A produção pode ser individual ou coletiva, e os objetos podem ser feitos para o próprio consumo ou para a venda, pois o século XXI aumentou a produtividade da produção de pequena escala. Pode-se exercitar a criatividade, desenvolver novas habilidades e talentos e a criatividade em novas formas de produzir bens de consumo. A ética do “faça você mesmo” dá poder aos indivíduos e às comunidades, encorajando o emprego de abordagens alternativas para a solução de problemas.

Assim, observa-se que a sociedade consumista enfraquece os laços sociais, estimula o individualismo, e retira a autonomia dos indivíduos, que se tornam consumidores passivos, cujo único poder é a escolha entre a marca A ou a marca B. Em contrapartida, a cultura hippie e seus ideais fortalecem a ideia de coletividade e de colaboração.
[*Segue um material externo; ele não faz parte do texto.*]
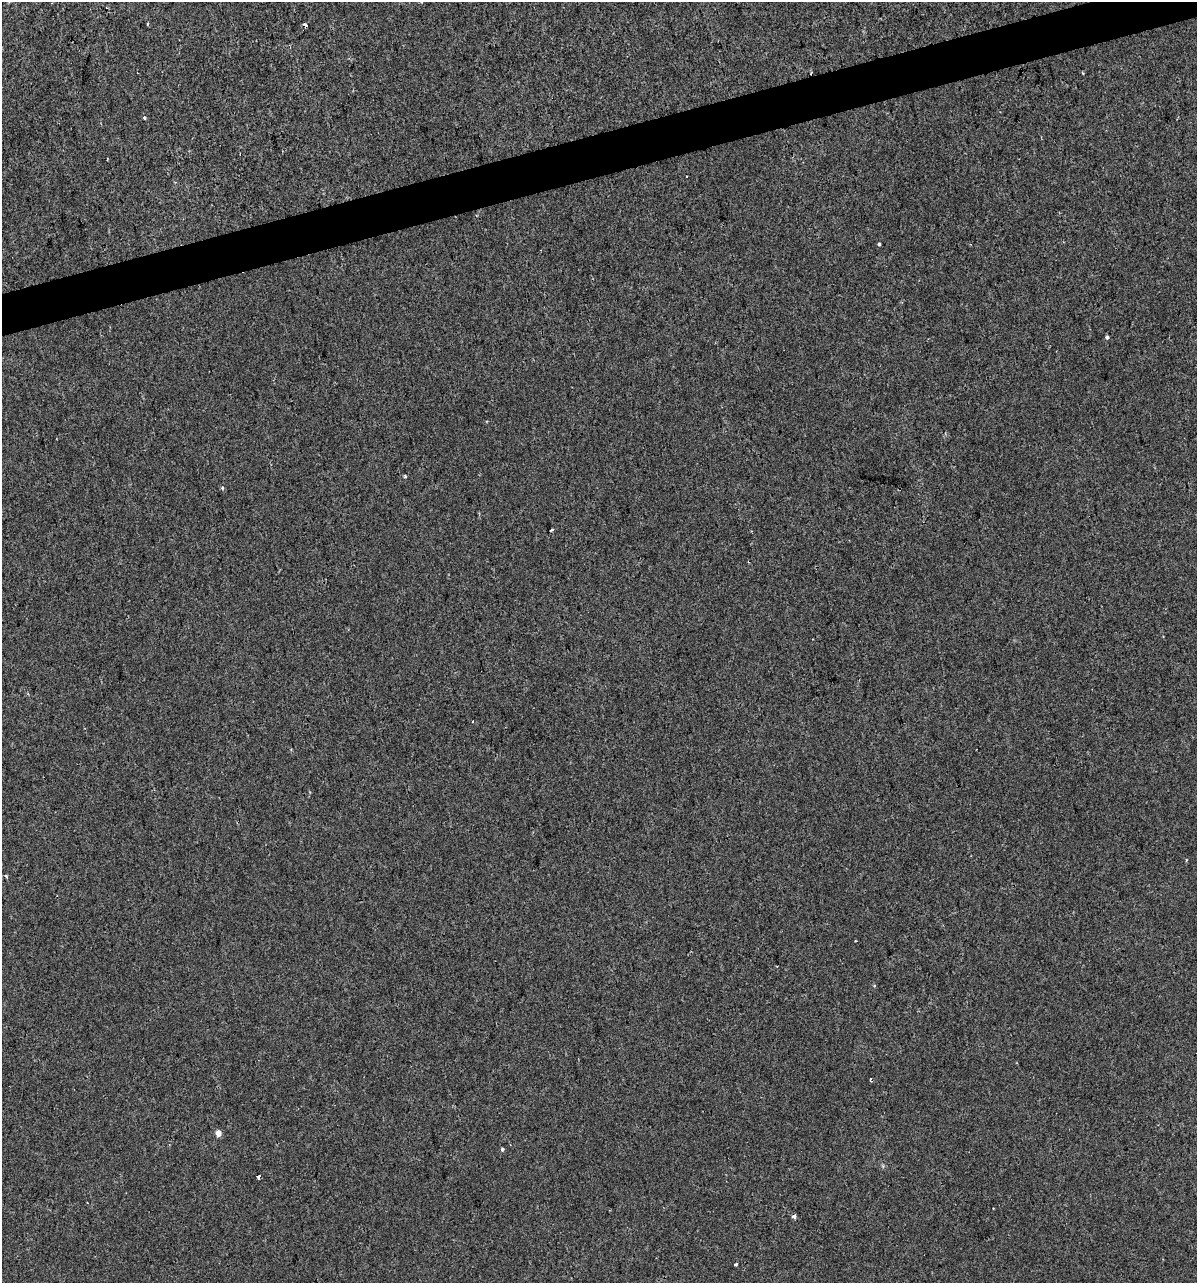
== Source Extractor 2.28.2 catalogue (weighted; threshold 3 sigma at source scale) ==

O princípio do “faça você mesmo” estimula a autonomia, dá poder e liberdade aos indivíduos.

Um novo modelo cultural pode entrar em cena, criado à luz de ações que priorizam a partilha de produtos e de conhecimentos, a produção de bens de consumo, e o comprometimento crítico por seu modo de vida, a fim de consolidar conexões sociais e comunitárias.

Meio século depois do surgimento dos hippies, eles e os punks são mais atuais que nunca: já temos todas as ferramentas que possibilitam promover uma sociedade mais feliz, socialmente mais justa e ecologicamente sustentável, bem como o desenvolvimento de uma economia de abordagem essencialmente humana, e não simplesmente monetária. Teremos coragem para usá-los?